Problem details
Down to the last line below, repeat the entries word for word and drop the pictures.

Extracted data
..............................
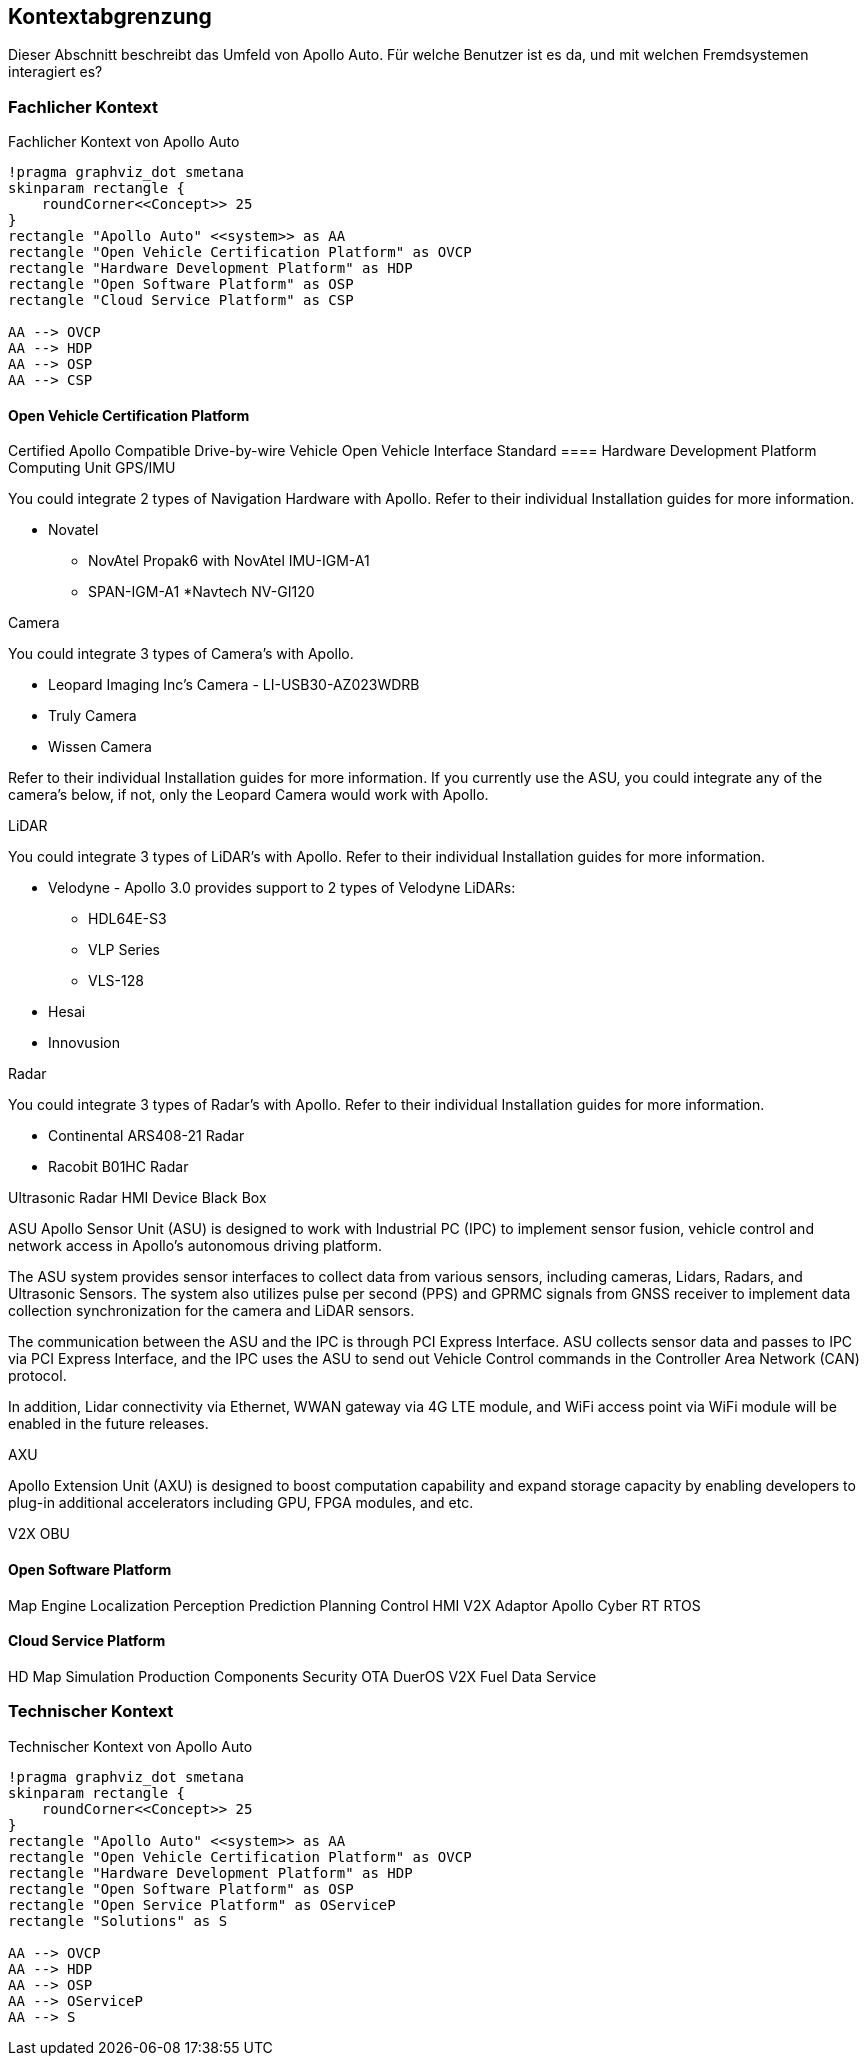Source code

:[[section-system-scope-and-context]]
== Kontextabgrenzung

Dieser Abschnitt beschreibt das Umfeld von Apollo Auto. Für welche Benutzer ist es da, und mit welchen Fremdsystemen interagiert es?

//[role="arc42help"]
//****
//.Inhalt
//Die Kontextabgrenzung grenzt das System von allen Kommunikationsbeziehungen (Nachbarsystemen und Benutzerrollen) ab.
//Sie legt damit die externen Schnittstellen fest.

//Differenzieren Sie fachliche (fachliche Ein- und Ausgaben) und technische Kontexte (Kanäle, Protokolle, Hardware), falls nötig.

//.Motivation
//Die fachlichen und technischen Schnittstellen zur Kommunikation gehören zu den kritischsten Aspekten eines Systems.
//Stellen Sie sicher, dass Sie diese komplett verstanden haben.

//.Form
//Verschiedene Optionen:

//* Diverse Kontextdiagramme
//* Listen von Kommunikationsbeziehungen mit deren Schnittstellen
//****

=== Fachlicher Kontext

//[role="arc42help"]
//****
//.Inhalt
//Festlegung *aller* Kommunikationsbeziehungen (Nutzer, IT-Systeme, ...) mit Erklärung der fachlichen Ein- und Ausgabedaten oder Schnittstellen.
//Zusätzlich (bei Bedarf) fachliche Datenformate oder Protokolle der Kommunikation mit den Nachbarsystemen.

//.Motivation
//Alle Beteiligten müssen verstehen, welche fachlichen Informationen mit der Umwelt ausgetauscht werden.

//.Form
//Alle Diagrammarten, die das System als Blackbox darstellen und die fachlichen Schnittstellen zu den Nachbarsystemen beschreiben.

//Alternativ oder ergänzend können Sie eine Tabelle verwenden.
//Der Titel gibt den Namen Ihres Systems wieder; die drei Spalten sind: Kommunikationsbeziehung, Eingabe, Ausgabe.
//****

//**<Diagramm und/oder Tabelle>**
.Fachlicher Kontext von Apollo Auto
[plantuml, "{plantUMLDir}fachkontext", png]
----
!pragma graphviz_dot smetana
skinparam rectangle {
    roundCorner<<Concept>> 25
}
rectangle "Apollo Auto" <<system>> as AA
rectangle "Open Vehicle Certification Platform" as OVCP
rectangle "Hardware Development Platform" as HDP
rectangle "Open Software Platform" as OSP
rectangle "Cloud Service Platform" as CSP

AA --> OVCP
AA --> HDP
AA --> OSP
AA --> CSP

----


//**<optional: Erläuterung der externen fachlichen Schnittstellen>**

==== Open Vehicle Certification Platform
Certified Apollo Compatible Drive-by-wire Vehicle
Open Vehicle Interface Standard
==== Hardware Development Platform
Computing Unit
GPS/IMU

You could integrate 2 types of Navigation Hardware with Apollo. Refer to their individual Installation guides for more information.

* Novatel
** NovAtel Propak6 with NovAtel IMU-IGM-A1
** SPAN-IGM-A1
*Navtech NV-GI120

Camera

You could integrate 3 types of Camera's with Apollo. 

* Leopard Imaging Inc's Camera - LI-USB30-AZ023WDRB
* Truly Camera
* Wissen Camera

Refer to their individual Installation guides for more information. If you currently use the ASU, you could integrate any of the camera's below, if not, only the Leopard Camera would work with Apollo.



LiDAR

You could integrate 3 types of LiDAR's with Apollo. Refer to their individual Installation guides for more information.

* Velodyne - Apollo 3.0 provides support to 2 types of Velodyne LiDARs:
** HDL64E-S3
** VLP Series
** VLS-128
* Hesai
* Innovusion

Radar

You could integrate 3 types of Radar's with Apollo. Refer to their individual Installation guides for more information.

* Continental ARS408-21 Radar
* Racobit B01HC Radar

Ultrasonic Radar
HMI Device
Black Box

ASU
Apollo Sensor Unit (ASU) is designed to work with Industrial PC (IPC) to implement sensor fusion, vehicle control and network access in Apollo's autonomous driving platform.

The ASU system provides sensor interfaces to collect data from various sensors, including cameras, Lidars, Radars, and Ultrasonic Sensors. The system also utilizes pulse per second (PPS) and GPRMC signals from GNSS receiver to implement data collection synchronization for the camera and LiDAR sensors.

The communication between the ASU and the IPC is through PCI Express Interface. ASU collects sensor data and passes to IPC via PCI Express Interface, and the IPC uses the ASU to send out Vehicle Control commands in the Controller Area Network (CAN) protocol.

In addition, Lidar connectivity via Ethernet, WWAN gateway via 4G LTE module, and WiFi access point via WiFi module will be enabled in the future releases.


AXU

Apollo Extension Unit (AXU) is designed to boost computation capability and expand storage capacity by enabling developers to plug-in additional accelerators including GPU, FPGA modules, and etc.

V2X OBU

==== Open Software Platform
Map Engine
Localization
Perception
Prediction
Planning
Control
HMI
V2X Adaptor
Apollo Cyber RT
RTOS

==== Cloud Service Platform
HD Map
Simulation
Production Components
Security
OTA
DuerOS
V2X
Fuel Data Service
//==== Solutions

=== Technischer Kontext

.Technischer Kontext von Apollo Auto
[plantuml, "{plantUMLDir}fachkontext", png]
----
!pragma graphviz_dot smetana
skinparam rectangle {
    roundCorner<<Concept>> 25
}
rectangle "Apollo Auto" <<system>> as AA
rectangle "Open Vehicle Certification Platform" as OVCP
rectangle "Hardware Development Platform" as HDP
rectangle "Open Software Platform" as OSP
rectangle "Open Service Platform" as OServiceP
rectangle "Solutions" as S

AA --> OVCP
AA --> HDP
AA --> OSP
AA --> OServiceP
AA --> S
----

//[role="arc42help"]
//****
//.Inhalt
//Technische Schnittstellen (Kanäle, Übertragungsmedien) zwischen dem System und seiner Umwelt.
//Zusätzlich eine Erklärung (_mapping_), welche fachlichen Ein- und Ausgaben über welche technischen Kanäle fließen.

//.Motivation
//Viele Stakeholder treffen Architekturentscheidungen auf Basis der technischen Schnittstellen des Systems zu seinem Kontext.

//Insbesondere bei der Entwicklung von Infrastruktur oder Hardware sind diese technischen Schnittstellen durchaus entscheidend.

//.Form
//Beispielsweise UML Deployment-Diagramme mit den Kanälen zu Nachbarsystemen, begleitet von einer Tabelle, die Kanäle auf Ein-/Ausgaben abbildet.
//****

//**<Diagramm oder Tabelle>**

//**<optional: Erläuterung der externen technischen Schnittstellen>**

//**<Mapping fachliche auf technische Schnittstellen>**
..............................
Result of this task
Source code

:[[section-system-scope-and-context]]
== Kontextabgrenzung

Dieser Abschnitt beschreibt das Umfeld von Apollo Auto. Für welche Benutzer ist es da, und mit welchen Fremdsystemen interagiert es?

//[role="arc42help"]
//****
//.Inhalt
//Die Kontextabgrenzung grenzt das System von allen Kommunikationsbeziehungen (Nachbarsystemen und Benutzerrollen) ab.
//Sie legt damit die externen Schnittstellen fest.

//Differenzieren Sie fachliche (fachliche Ein- und Ausgaben) und technische Kontexte (Kanäle, Protokolle, Hardware), falls nötig.

//.Motivation
//Die fachlichen und technischen Schnittstellen zur Kommunikation gehören zu den kritischsten Aspekten eines Systems.
//Stellen Sie sicher, dass Sie diese komplett verstanden haben.

//.Form
//Verschiedene Optionen:

//* Diverse Kontextdiagramme
//* Listen von Kommunikationsbeziehungen mit deren Schnittstellen
//****

=== Fachlicher Kontext

//[role="arc42help"]
//****
//.Inhalt
//Festlegung *aller* Kommunikationsbeziehungen (Nutzer, IT-Systeme, ...) mit Erklärung der fachlichen Ein- und Ausgabedaten oder Schnittstellen.
//Zusätzlich (bei Bedarf) fachliche Datenformate oder Protokolle der Kommunikation mit den Nachbarsystemen.

//.Motivation
//Alle Beteiligten müssen verstehen, welche fachlichen Informationen mit der Umwelt ausgetauscht werden.

//.Form
//Alle Diagrammarten, die das System als Blackbox darstellen und die fachlichen Schnittstellen zu den Nachbarsystemen beschreiben.

//Alternativ oder ergänzend können Sie eine Tabelle verwenden.
//Der Titel gibt den Namen Ihres Systems wieder; die drei Spalten sind: Kommunikationsbeziehung, Eingabe, Ausgabe.
//****

//**<Diagramm und/oder Tabelle>**
.Fachlicher Kontext von Apollo Auto
[plantuml, "{plantUMLDir}fachkontext", png]
----
!pragma graphviz_dot smetana
skinparam rectangle {
    roundCorner<<Concept>> 25
}
rectangle "Apollo Auto" <<system>> as AA
rectangle "Open Vehicle Certification Platform" as OVCP
rectangle "Hardware Development Platform" as HDP
rectangle "Open Software Platform" as OSP
rectangle "Cloud Service Platform" as CSP

AA --> OVCP
AA --> HDP
AA --> OSP
AA --> CSP

----


//**<optional: Erläuterung der externen fachlichen Schnittstellen>**

==== Open Vehicle Certification Platform
Certified Apollo Compatible Drive-by-wire Vehicle
Open Vehicle Interface Standard
==== Hardware Development Platform
Computing Unit
GPS/IMU

You could integrate 2 types of Navigation Hardware with Apollo. Refer to their individual Installation guides for more information.

* Novatel
** NovAtel Propak6 with NovAtel IMU-IGM-A1
** SPAN-IGM-A1
*Navtech NV-GI120

Camera

You could integrate 3 types of Camera's with Apollo. 

* Leopard Imaging Inc's Camera - LI-USB30-AZ023WDRB
* Truly Camera
* Wissen Camera

Refer to their individual Installation guides for more information. If you currently use the ASU, you could integrate any of the camera's below, if not, only the Leopard Camera would work with Apollo.



LiDAR

You could integrate 3 types of LiDAR's with Apollo. Refer to their individual Installation guides for more information.

* Velodyne - Apollo 3.0 provides support to 2 types of Velodyne LiDARs:
** HDL64E-S3
** VLP Series
** VLS-128
* Hesai
* Innovusion

Radar

You could integrate 3 types of Radar's with Apollo. Refer to their individual Installation guides for more information.

* Continental ARS408-21 Radar
* Racobit B01HC Radar

Ultrasonic Radar
HMI Device
Black Box

ASU
Apollo Sensor Unit (ASU) is designed to work with Industrial PC (IPC) to implement sensor fusion, vehicle control and network access in Apollo's autonomous driving platform.

The ASU system provides sensor interfaces to collect data from various sensors, including cameras, Lidars, Radars, and Ultrasonic Sensors. The system also utilizes pulse per second (PPS) and GPRMC signals from GNSS receiver to implement data collection synchronization for the camera and LiDAR sensors.

The communication between the ASU and the IPC is through PCI Express Interface. ASU collects sensor data and passes to IPC via PCI Express Interface, and the IPC uses the ASU to send out Vehicle Control commands in the Controller Area Network (CAN) protocol.

In addition, Lidar connectivity via Ethernet, WWAN gateway via 4G LTE module, and WiFi access point via WiFi module will be enabled in the future releases.


AXU

Apollo Extension Unit (AXU) is designed to boost computation capability and expand storage capacity by enabling developers to plug-in additional accelerators including GPU, FPGA modules, and etc.

V2X OBU

==== Open Software Platform
Map Engine
Localization
Perception
Prediction
Planning
Control
HMI
V2X Adaptor
Apollo Cyber RT
RTOS

==== Cloud Service Platform
HD Map
Simulation
Production Components
Security
OTA
DuerOS
V2X
Fuel Data Service
//==== Solutions

=== Technischer Kontext

.Technischer Kontext von Apollo Auto
[plantuml, "{plantUMLDir}fachkontext", png]
----
!pragma graphviz_dot smetana
skinparam rectangle {
    roundCorner<<Concept>> 25
}
rectangle "Apollo Auto" <<system>> as AA
rectangle "Open Vehicle Certification Platform" as OVCP
rectangle "Hardware Development Platform" as HDP
rectangle "Open Software Platform" as OSP
rectangle "Open Service Platform" as OServiceP
rectangle "Solutions" as S

AA --> OVCP
AA --> HDP
AA --> OSP
AA --> OServiceP
AA --> S
----

//[role="arc42help"]
//****
//.Inhalt
//Technische Schnittstellen (Kanäle, Übertragungsmedien) zwischen dem System und seiner Umwelt.
//Zusätzlich eine Erklärung (_mapping_), welche fachlichen Ein- und Ausgaben über welche technischen Kanäle fließen.

//.Motivation
//Viele Stakeholder treffen Architekturentscheidungen auf Basis der technischen Schnittstellen des Systems zu seinem Kontext.

//Insbesondere bei der Entwicklung von Infrastruktur oder Hardware sind diese technischen Schnittstellen durchaus entscheidend.

//.Form
//Beispielsweise UML Deployment-Diagramme mit den Kanälen zu Nachbarsystemen, begleitet von einer Tabelle, die Kanäle auf Ein-/Ausgaben abbildet.
//****

//**<Diagramm oder Tabelle>**

//**<optional: Erläuterung der externen technischen Schnittstellen>**

//**<Mapping fachliche auf technische Schnittstellen>**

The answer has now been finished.